It all started with a dream of bringing Christmas to families in need. Making Spirits Bright, the gift-giving organization birthed from this dream in March 2014, took its inspiration from a friend and cofounder, said Making Spirits Bright and The Goodness Initiative Founder, Jamie Buss. “My friend, who was unable to continue with the organization, read a news story about this gentleman who threw a Christmas party every year at a local women’s shelter in Syracuse and gave gifts to the women and their children. It inspired us.” Jamie explained that she and her friend took this idea, adapted it and embellished it, making it their own. “It snowballed from there. The first year, we helped 13 families, the second 41, the third 51 and this past year, we helped 52 families.”
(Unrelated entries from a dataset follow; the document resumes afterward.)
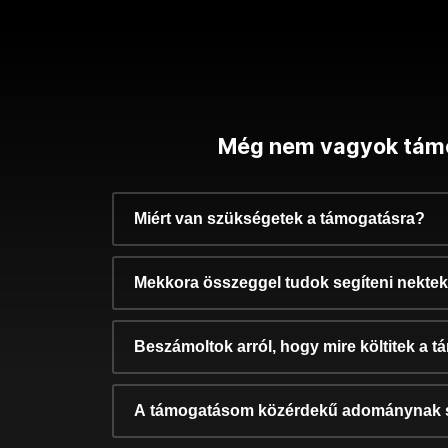
Még nem vagyok tám
Miért van szükségetek a támogatásra?
Mekkora összeggel tudok segíteni nekte
Beszámoltok arról, hogy mire költitek a 
A támogatásom közérdekű adománynak 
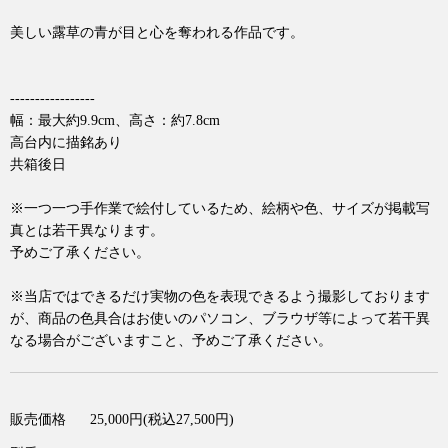
美しい露草の青が目と心を奪われる作品です。
-----------------
幅：最大約9.9cm、高さ：約7.8cm
高台内に描銘あり
共箱後日
※一つ一つ手作業で絵付しているため、絵柄や色、サイズが掲載写
真とは若干異なります。
予めご了承ください。
※当店ではできるだけ実物の色を表現できるよう撮影しております
が、商品の色具合はお使いのパソコン、ブラウザ等によって若干異
なる場合がございますこと、予めご了承ください。
販売価格
25,000円(税込27,500円)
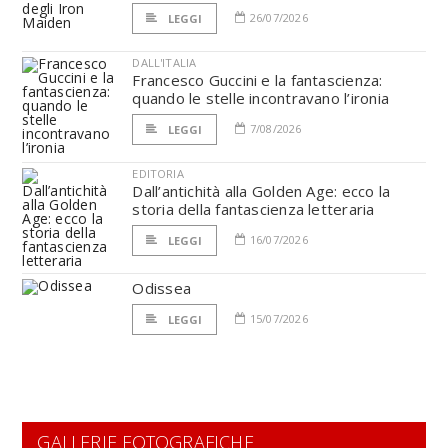
26/07/2026
LEGGI
DALL'ITALIA
Francesco Guccini e la fantascienza:
quando le stelle incontravano l’ironia
7/08/2026
LEGGI
EDITORIA
Dall’antichità alla Golden Age: ecco la
storia della fantascienza letteraria
16/07/2026
LEGGI
Odissea
15/07/2026
LEGGI
GALLERIE FOTOGRAFICHE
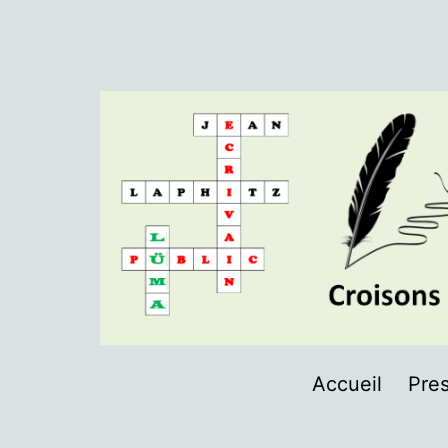
Aller
au
contenu
LÜMA
Accueil
Pres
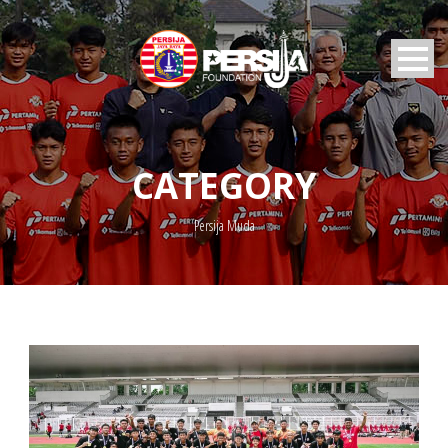
CATEGORY
Persija Muda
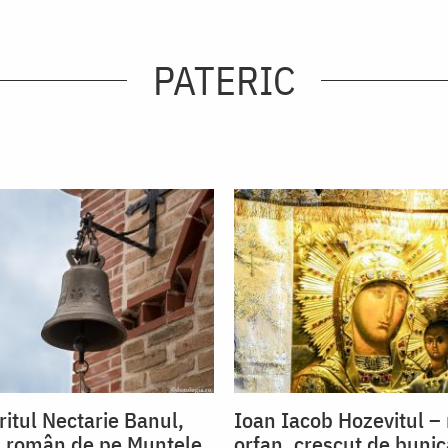
PATERIC
itul Nectarie Banul,
Ioan Iacob Hozevitul –
l român de pe Muntele
orfan, crescut de buni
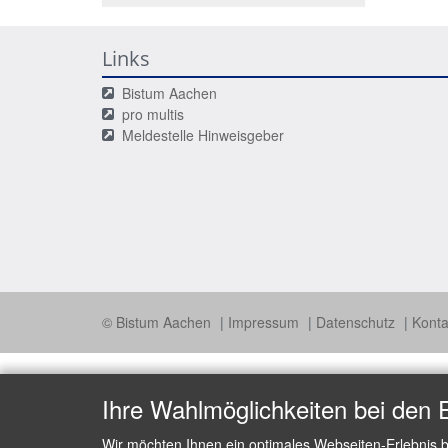
Links
Bistum Aachen
pro multis
Meldestelle Hinweisgeber
© Bistum Aachen
Impressum
Datenschutz
Konta
Ihre Wahlmöglichkeiten bei den 
Wir möchten Ihnen ein optimales Webseiten-Erlebnis b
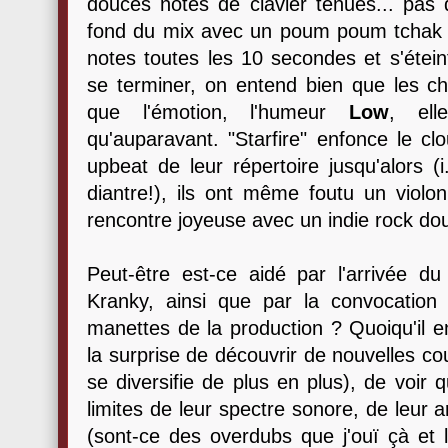
douces notes de clavier tenues... pas 
fond du mix avec un poum poum tchak di
notes toutes les 10 secondes et s'étein
se terminer, on entend bien que les ch
que l'émotion, l'humeur
Low
, ell
qu'auparavant. "Starfire" enfonce le cl
upbeat de leur répertoire jusqu'alors 
diantre!), ils ont même foutu un violo
rencontre joyeuse avec un indie rock dou
Peut-être est-ce aidé par l'arrivée du
Kranky, ainsi que par la convocation
manettes de la production ? Quoiqu'il en
la surprise de découvrir de nouvelles cou
se diversifie de plus en plus), de voir
limites de leur spectre sonore, de leur ar
(sont-ce des overdubs que j'ouï çà et 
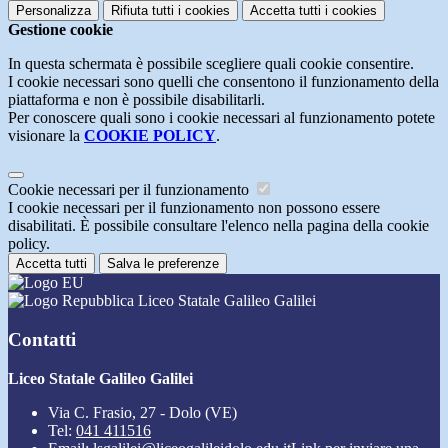
Personalizza
Rifiuta tutti
i cookies
Accetta tutti
i cookies
Gestione cookie
In questa schermata è possibile scegliere quali cookie consentire.
I cookie necessari sono quelli che consentono il funzionamento della
piattaforma e non è possibile disabilitarli.
Per conoscere quali sono i cookie necessari al funzionamento potete
visionare la
COOKIE POLICY
.
Cookie necessari per il funzionamento
I cookie necessari per il funzionamento non possono essere
disabilitati. È possibile consultare l'elenco nella pagina della cookie
policy.
Accetta tutti
Salva le preferenze
Liceo Statale Galileo Galilei
Contatti
Liceo Statale Galileo Galilei
Via C. Frasio, 27 - Dolo (VE)
Tel:
041 411516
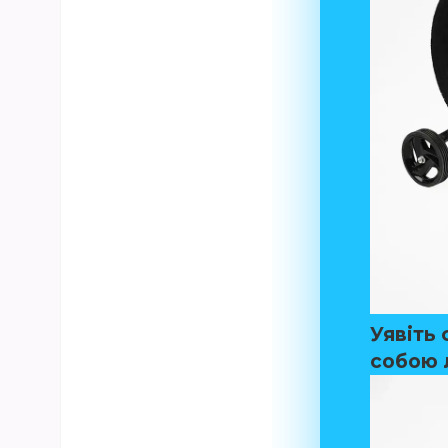
Уявіть 
собою 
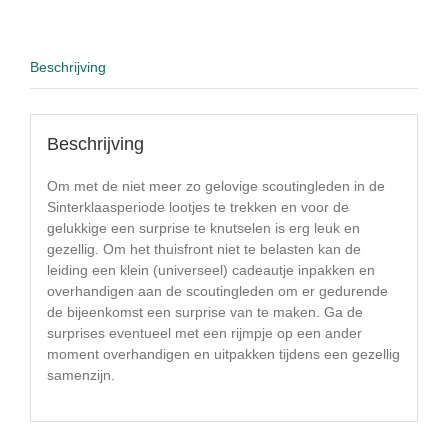
Beschrijving
Beschrijving
Om met de niet meer zo gelovige scoutingleden in de
Sinterklaasperiode lootjes te trekken en voor de
gelukkige een surprise te knutselen is erg leuk en
gezellig. Om het thuisfront niet te belasten kan de
leiding een klein (universeel) cadeautje inpakken en
overhandigen aan de scoutingleden om er gedurende
de bijeenkomst een surprise van te maken. Ga de
surprises eventueel met een rijmpje op een ander
moment overhandigen en uitpakken tijdens een gezellig
samenzijn.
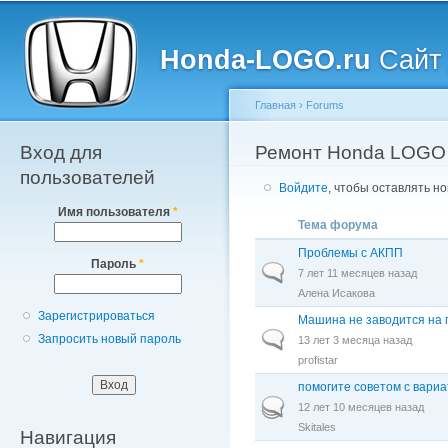
Главное меню
Пе
о
Honda-LOGO.ru
Сайт 
с
Главная
›
Forums
Вход для
Вы здесь
Ремонт Honda LOGO
пользователей
Войдите
, чтобы оставлять н
Имя пользователя
*
Тема форума
Проблемы с АКПП
Пароль
*
Обычная тема
7 лет 11 месяцев назад
Алена Исакова
Зарегистрироваться
Машина не заводится на г
Обычная тема
Запросить новый пароль
13 лет 3 месяца назад
profistar
помогите советом с вари
Горячая тема
12 лет 10 месяцев назад
Skitales
Навигация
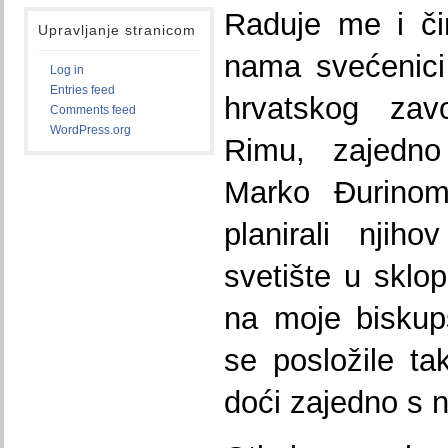
Raduje me i či
Upravljanje stranicom
nama svećenici
Log in
Entries feed
hrvatskog za
Comments feed
WordPress.org
Rimu, zajedno
Marko Đurino
planirali njih
svetište u skl
na moje biskup
se posložile t
doći zajedno s n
Participating families, which are selected with the help of social workers, school administrators and mental health staff and others, are equally divided between the Webster and Rochester areas. Each family member requests four items they need and three items they want. Need items include such things as warm winter clothing like hats, coats, boots, hygiene products, toilet paper, toothpaste, bedding, necessities for the home. Want items are items like toys, watches, perfume, robes, small appliances. “A lot of our families reach out for furniture,” said Buss. “One of our families had no furniture in their home for the past three years, so we reached out to the community for gently used furniture, including beds, chairs, a table, a sofa. The family received furniture that year. Our community is so generous.”
In 2018, Making Spirits Bright hit its stride. “Last year, we ‘arrived’ within the Webster community, police, FD, ambulance were all involved, and our reach extended a lot further,” said Buss. “Businesses and families as well as community members adopt families and fill their Christmas lists. 30 families were adopted outright. The remaining families and individuals are placed onto our Community List so that people can adopt a family, a person or purchase an individual item for someone on the list.” Buss explains that all of the gifts are dropped off at her own home and the home of one of the other group members. Afterwards, the group holds a community wrapping party. Last year, they wrapped an astounding 1,600-1,700 gifts. “We brought them to one of the local schools, invite the community to join in and wrap them in the span of two hours,” said Buss, stating that the gifts are then delivered the following week.
Even with so much good already being done, leaders Jamie Buss, Colleen Bedford and Jeanette Wittmeyer have an even greater vision in mind. “Last year we applied for nonprofit status under the name The Goodness Initiative,” said Buss. “We all have kids, and we feel that, aside from religious youth groups and school projects, there are not many great ways for kids to get involved with giving back to their communities. So, we founded the Youth Volunteer Network.” Buss describes this network as very youth-led. She explains that, while there are adult supervisors for support, direction and assistance as needed, it is the youth that decide what the projects are, the steps they must take to meet the needs they see and how to gain the support and resources they need. Buss states that kids build a variety of skills: social, leadership, financial literacy, teamwork. They also develop a sense of civic responsibility and a habit of giving back to their community. These skills and qualities are useful in college, in the community and in the workplace.
This year, the Youth Volunteer Network (YVN) will take flight. “Each of us three leaders will head up a YVN group,” stated Buss. “Each group will include teens and preteens. We will help them get things going and give them a list of resources. Then, it’s up to them to take true ownership of what they are doing. So many decisions are made for them, but not here. We provide the template, but they are responsible to build on it. Successes and setbacks, they are always learning.” Buss explained that even though this network is youth-led, they are hoping to provide access to families so that they will join, contribute and become involved. “Today’s society is increasingly busy, and this busyness can be a detriment to engaging our kids,” said Buss. “The YVN will take a lot of hard work. Commitment from families, whether once a week or once a month, will help kids see its value. Let’s keep these kids engaged, not push them aside. We so often have to say ‘no,’ to them; let’s find a way to say, ‘yes.’”
Much like their spirits, the future looks bright. “We hope to develop into the kind of nonprofit in which every community member is able to give what they can when they can,” said Buss. “We have reached a pivotal moment in our history. Our Making Spirits Bright Program has grown every year, and now we need more space to store our gifts and build on what we have. We would also like to start a backpack program going, gathering school supplies for children in need. We plan to invest in YVN, reaching the younger generation and changing one kid at a time” Buss also sees a future beyond their own borders. “All we are doing is providing a template,” she added. “We hope that other people just take off with this concept and run with it.”